Be clear about the boundary. CORPBOLT is built for non-resident founders to form the entity and get the EIN that the IRS filing depends on. It does not file your Form 5472 for you, it does not open or introduce bank accounts, and it makes no promises about IRS timing. The five things it does, it does together in one place: Wyoming LLC, EIN without an SSN, registered agent, US address, and bank-readiness prep. Anything beyond that, including the actual annual 5472 filing, is on you or a tax professional you hire.

What happens if you file late, file wrong, or do not file at all?

If you file the Form 5472 and pro forma 1120 late, incompletely, or not at all, the IRS imposes an automatic penalty that begins at $25,000 per form for each year, and it can rise if the failure continues after the IRS notifies you. This penalty is not based on how much money your LLC made; a dormant company with no revenue faces the same $25,000 exposure as a profitable one, because the obligation is about reporting, not about tax owed.

You can sometimes get a penalty reduced or removed if you can show reasonable cause, but that means writing to the IRS and arguing your case, which is far harder than filing on time. The practical takeaway: treat this as a hard annual deadline the way you treat your Wyoming annual report, set a reminder for the 15th day of the fourth month after your year ends, and file even a near-blank year.

Frequently asked questions

Do I file Form 5472 every single year?

Yes, as long as your LLC is foreign-owned, single-member, and has any reportable transaction during the year. Since the registered agent fee and any owner funding count as reportable transactions, almost every year qualifies. Treat it as an annual obligation, not a one-time setup task.

Can I e-file the pro forma 1120 with my Form 5472 myself?

No. This specific combined return for a foreign-owned disregarded entity cannot be e-filed through ordinary consumer tax software. You send the pro forma 1120 with Form 5472 attached by mail or fax to the dedicated IRS unit listed in the Form 5472 instructions.

Is the EIN something I have to pay the IRS for before I can file?

No. The EIN is free from the IRS. You only pay if you hire someone to prepare and submit your Form SS-4, which many non-residents do because the online tool will not work without an SSN or ITIN. The fee is for the preparation work, never for the number itself.

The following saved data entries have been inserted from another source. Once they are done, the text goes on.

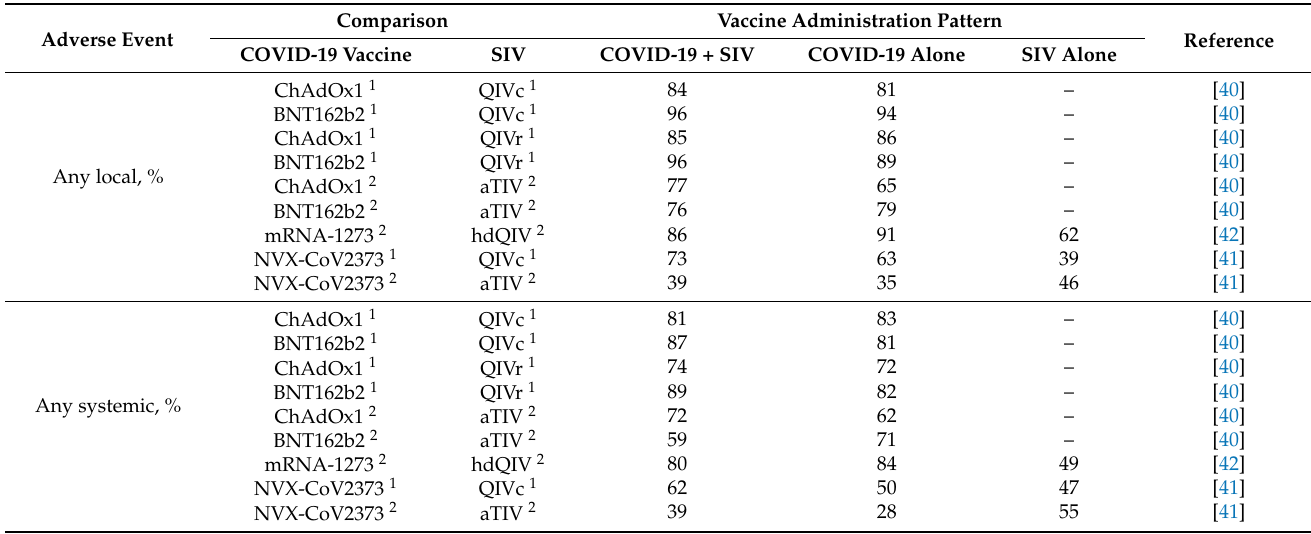
Table 1. Rate (%) of solicited local and systemic adverse events in COVID-19 and influenza vaccine co-administration groups, as compared with groups to whom either vaccine was administered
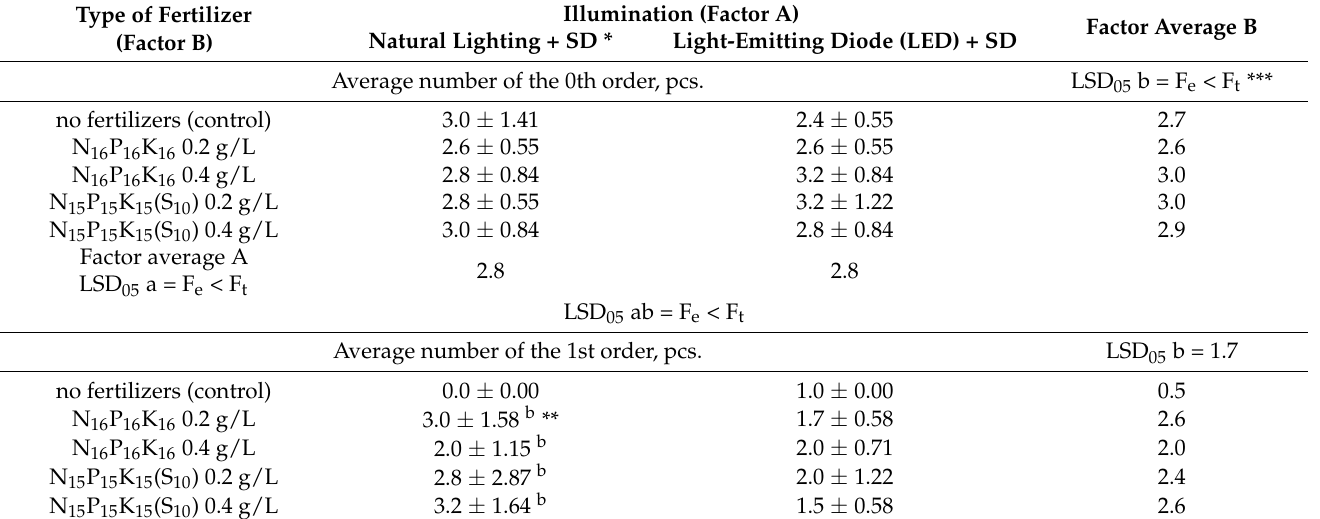
Table 2. Morphometric indicators of ex vitro development in highbush blueberry ( Vaccinium corymbo- sum L.) plants cv. Brigitta Blue on the 28th day of growing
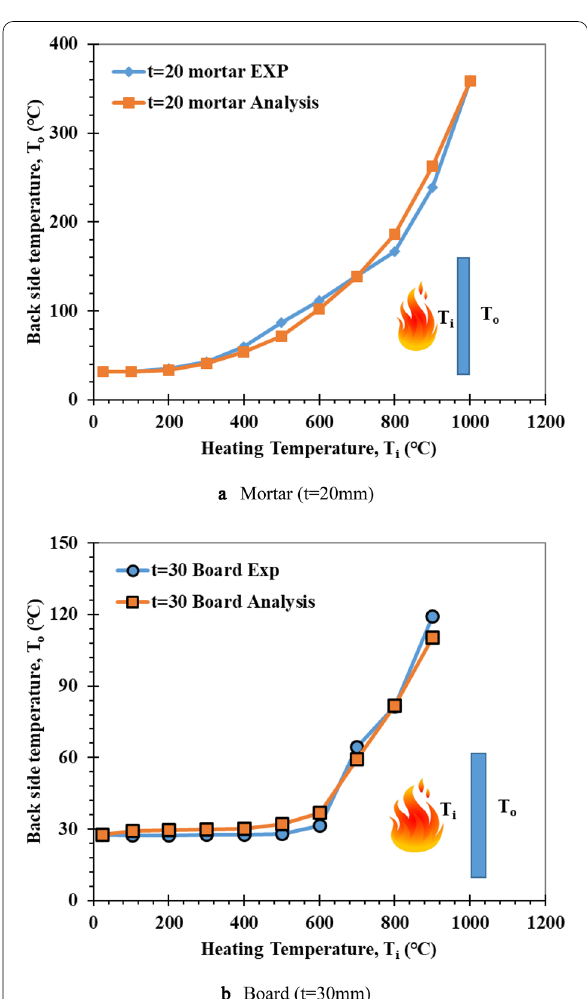
Fig. 26 Test and analytical results for temperature transfer of FP mortar and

My LLC had no income at all. Do I still need to file?

Almost certainly yes. The Form 5472 reports transactions with your foreign owner, not profit. Funding the company, paying the registered agent, and any owner loan are all reportable, so a $0-revenue year still triggers the filing. When unsure, file the near-blank return rather than skip it.

What if I just formed my LLC late in the year?

You still file for that short first year if there was any reportable transaction, and contributing your startup capital usually counts. The deadline is still the 15th day of the fourth month after your tax year ends. If your EIN is not yet issued, file Form 7004 for an extension before the original deadline so you do not miss it while waiting on the IRS.